## Extrait du texte
24 août 2017

Irlande : Les lieux de mémoire de la grande famine


Si la Grande Famine a laissé une forte empreinte dans la mémoire collective des Irlandais, son souvenir n’était guère évoqué dans le paysage avant les années quatre-vingt-dix, y compris dans les régions où de nombreux témoignages de ce drame sont encore visibles aujourd’hui. Ce sont notamment les petits murets de pierres édifiés dans les campagnes de l’Ouest entre 1845 et 1850 par des indigents affamés pour huit pence par jour, de nombreux cimetières abandonnés où avaient été enterrées à la hâte des milliers de victimes, les ruines de plusieurs workhouses, les travaux publics inachevés comme cette route qui ne mène nulle part, à Mullaghmore dans le Burren, etc. Ces lieux de mémoire de la Grande Famine étaient rarement signalés, même par de simples panneaux d’information. L’un des plus vieux monuments commémorant les victimes de la Grande Famine semble être une modeste croix érigée en 1887 dans un cimetière proche de Skibbereen, Abbeystrewery (comté de Cork), où furent inhumées 9 000 victimes de ce drame.

## Données fournies
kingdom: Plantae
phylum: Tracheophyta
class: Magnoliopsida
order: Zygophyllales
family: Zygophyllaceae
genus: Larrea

## Tâches à réaliser
[1] Relevez, dans le texte sur les lieux de mémoire de la Grande Famine, tous les témoignages de ce drame qu'il cite comme encore visibles dans le paysage.
[2] Poursuivez le texte sur les lieux de mémoire de la Grande Famine en Irlande à partir de sa dernière phrase.

## Réponses par tâche
[1]
- les petits murets de pierres édifiés dans les campagnes de l'Ouest entre 1845 et 1850 par des indigents affamés
- de nombreux cimetières abandonnés où avaient été enterrées à la hâte des milliers de victimes
- les ruines de plusieurs workhouses
- les travaux publics inachevés, comme la route qui ne mène nulle part, à Mullaghmore dans le Burren

[2]
Le gouvernement britannique ne souhaitant sans doute pas que l’on évoque ce triste événement dans lequel il avait une large part de responsabilité, ce n’est pas en Irlande, mais en Amérique, et notamment au Québec, que l’on trouve les premiers monuments commémoratifs importants concernant la Grande Famine. C’est ainsi que fut érigée dès 1900 à Cap-des-Rosiers une stèle rappelant la mort en 1847 de 139 immigrants irlandais fuyant la famine, lors du naufrage du Carrick’s of Whitehaven à l’entrée du golfe du Saint-Laurent. Neuf ans plus tard, en 1909, l’ancien Ordre des Hiberniens dressa une immense croix celtique à l’entrée de Grosse-Île en souvenir des 5424 immigrants irlandais décédés en 1847 dans cette station de quarantaine.

En Irlande même, il faut attendre 1931 pour qu’un lieu de mémoire de la Grande Famine soit mis en évidence avec l’inauguration de la Healy Pass, une route franchissant les Caha Mountains dans la péninsule de Beara : entreprise en 1847, la construction de cette route avait été abandonnée l’année suivante pour cause de forte mortalité des ouvriers, payés seulement 2 pence pour 12 heures de travail quotidien. Repris en 1928 à l’initiative du premier gouverneur général de l’État libre, Tim Healy, les travaux furent achevés en 1931. Depuis cette date, une plaque commémorative (récemment rénovée) rappelle brièvement l’origine de cette route.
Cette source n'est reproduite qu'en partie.